- Occupations: Businessman; Basketball executive;
- Known for: Former chairman and president of Pepsi-Cola Products Philippines, Inc.
- Basketball career

Career information
- College: Ateneo

Career history
- Philippine Airlines

= Moro Lorenzo =

Filipino basketball player and corporate executive

Luis Francisco "Chitong" Lorenzo (died April 12, 1997), better known as Moro Lorenzo and also as Luis F. Lorenzo Sr., was a Filipino basketball player and corporate executive.

Lorenzo played college basketball for the Ateneo de Manila. The fabled Blue Eagle was the original one-hand set-shooter of Philippine basketball. The dusky cager from Zamboanga was the scoring ace of the Eagles who thrilled the NCAA crowd in the years 1947 to 1951. He moved on to play for Philippine Airlines in the Manila Industrial and Commercial Athletic Association.

After his playing years, Lorenzo became manager of Del Monte Packing Corporation plantation in Bukidnon from 1964 to 1970. He was elected to the Constitutional Convention and by the 1970s, he was vice president of his company with offices at Makati, Rizal.
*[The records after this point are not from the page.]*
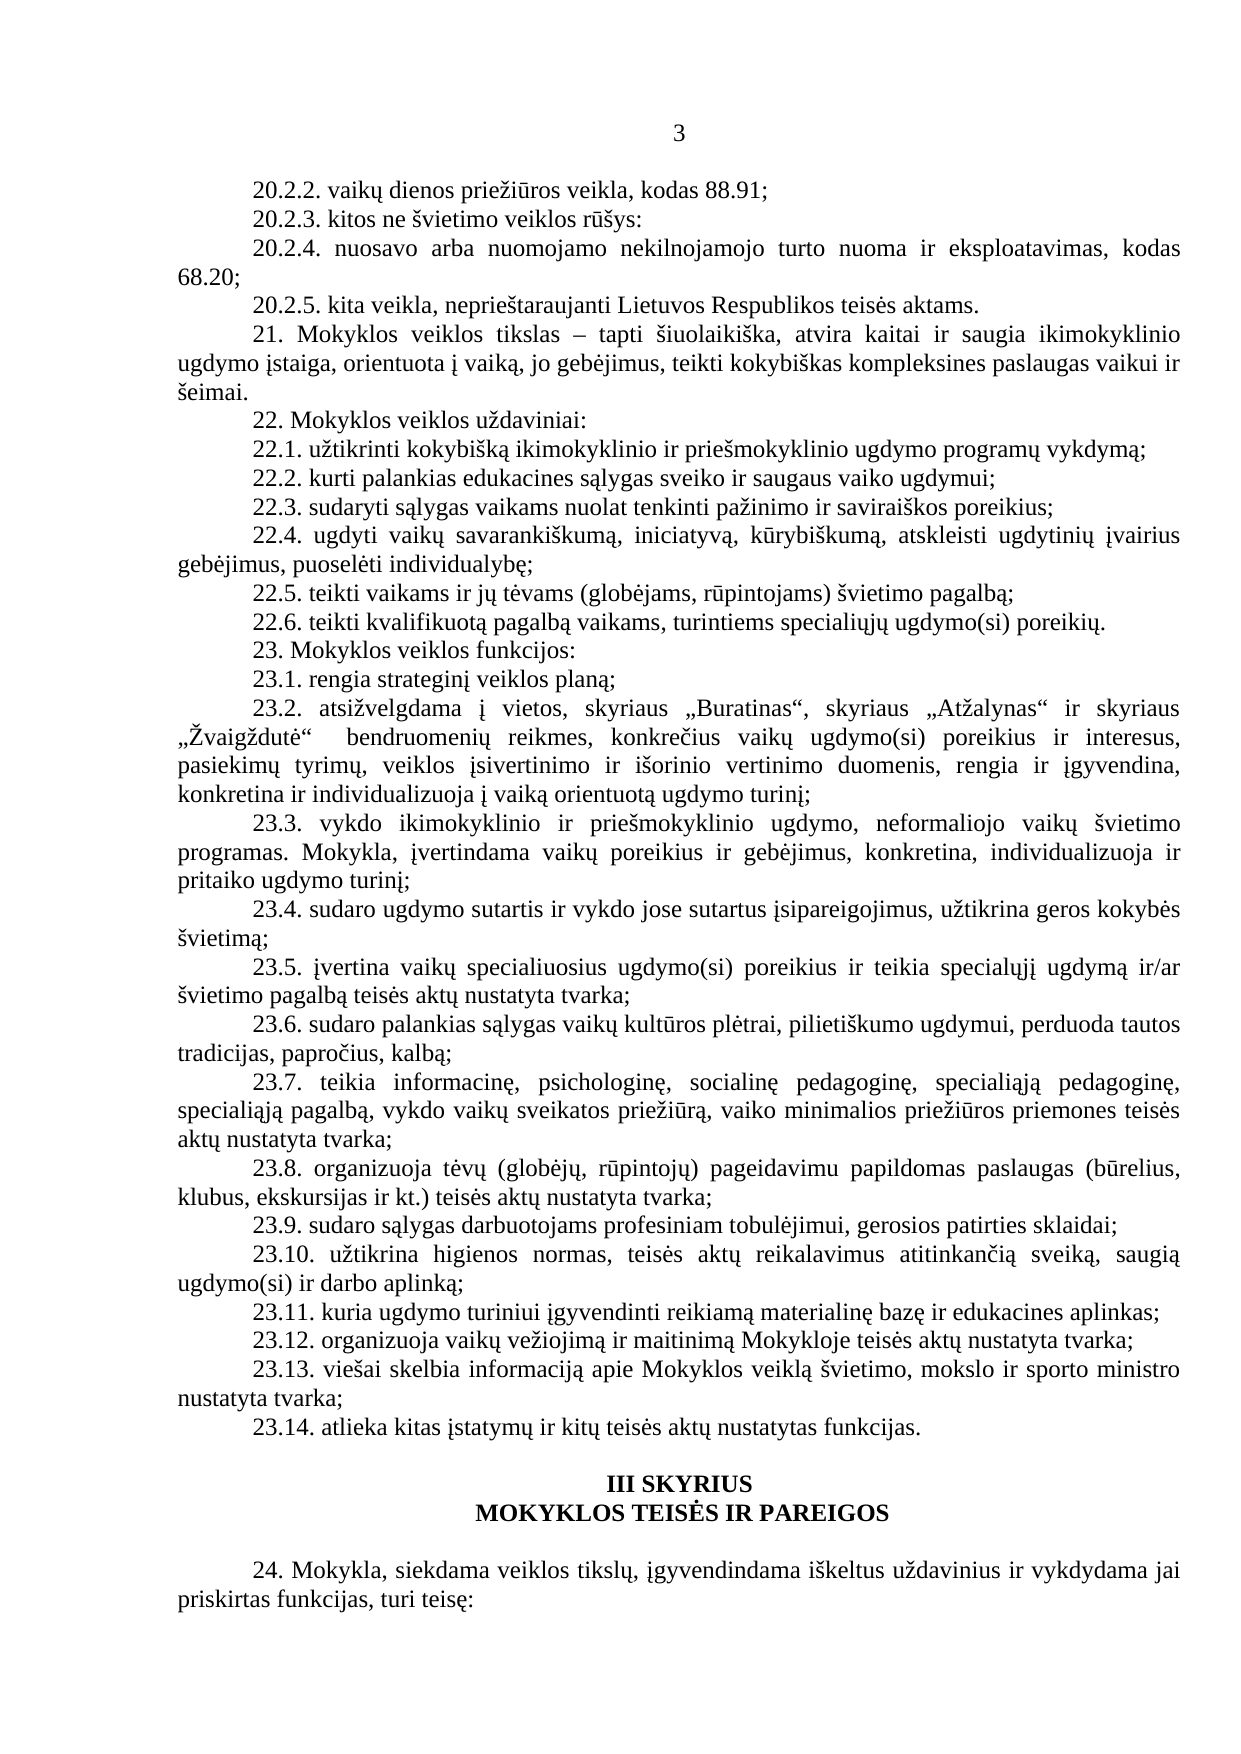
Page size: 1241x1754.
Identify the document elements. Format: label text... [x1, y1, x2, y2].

text 22.6. teikti kvalifikuotą pagalbą vaikams, turintiems specialiųjų ugdymo(si) poreikių. [177, 607, 1181, 636]
text 23.4. sudaro ugdymo sutartis ir vykdo jose sutartus įsipareigojimus, užtikrina geros kokybės švietimą; [177, 894, 1181, 952]
text 21. Mokyklos veiklos tikslas – tapti šiuolaikiška, atvira kaitai ir saugia ikimokyklinio ugdymo įstaiga, orientuota į vaiką, jo gebėjimus, teikti kokybiškas kompleksines paslaugas vaikui ir šeimai. [177, 319, 1181, 406]
text MOKYKLOS TEISĖS IR PAREIGOS [177, 1498, 1181, 1527]
text 22.2. kurti palankias edukacines sąlygas sveiko ir saugaus vaiko ugdymui; [177, 463, 1181, 492]
text 23.1. rengia strateginį veiklos planą; [177, 664, 1181, 693]
text 23.9. sudaro sąlygas darbuotojams profesiniam tobulėjimui, gerosios patirties sklaidai; [177, 1211, 1181, 1239]
text 20.2.4. nuosavo arba nuomojamo nekilnojamojo turto nuoma ir eksploatavimas, kodas 68.20; [177, 233, 1181, 291]
text 22.1. užtikrinti kokybišką ikimokyklinio ir priešmokyklinio ugdymo programų vykdymą; [177, 434, 1181, 463]
text 22.3. sudaryti sąlygas vaikams nuolat tenkinti pažinimo ir saviraiškos poreikius; [177, 492, 1181, 521]
text III SKYRIUS [177, 1469, 1181, 1498]
text 23.5. įvertina vaikų specialiuosius ugdymo(si) poreikius ir teikia specialųjį ugdymą ir/ar švietimo pagalbą teisės aktų nustatyta tvarka; [177, 952, 1181, 1009]
text 20.2.5. kita veikla, neprieštaraujanti Lietuvos Respublikos teisės aktams. [177, 291, 1181, 319]
text 23. Mokyklos veiklos funkcijos: [177, 636, 1181, 664]
text 23.13. viešai skelbia informaciją apie Mokyklos veiklą švietimo, mokslo ir sporto ministro nustatyta tvarka; [177, 1354, 1181, 1412]
text 23.6. sudaro palankias sąlygas vaikų kultūros plėtrai, pilietiškumo ugdymui, perduoda tautos tradicijas, papročius, kalbą; [177, 1009, 1181, 1067]
text 24. Mokykla, siekdama veiklos tikslų, įgyvendindama iškeltus uždavinius ir vykdydama jai priskirtas funkcijas, turi teisę: [177, 1556, 1181, 1613]
text 23.10. užtikrina higienos normas, teisės aktų reikalavimus atitinkančią sveiką, saugią ugdymo(si) ir darbo aplinką; [177, 1239, 1181, 1297]
text 23.12. organizuoja vaikų vežiojimą ir maitinimą Mokykloje teisės aktų nustatyta tvarka; [177, 1326, 1181, 1354]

Later on, he was also part of the Philippine national basketball team that won the gold medal at the 1951 Asian Games. He was also the owner of the Pepsi Bottlers basketball team in the Philippine Basketball Association, and the chairman and president of Pepsi-Cola Products Philippines, Inc. The Moro Lorenzo Sports Center inside the Ateneo de Manila University is named after him.

Lorenzo married Dr. Alicia "Alice" Paez. His son, Luis P. Lorenzo Jr., is an influential Filipino businessman and politician, having served as Secretary of Agriculture and a presidential advisor.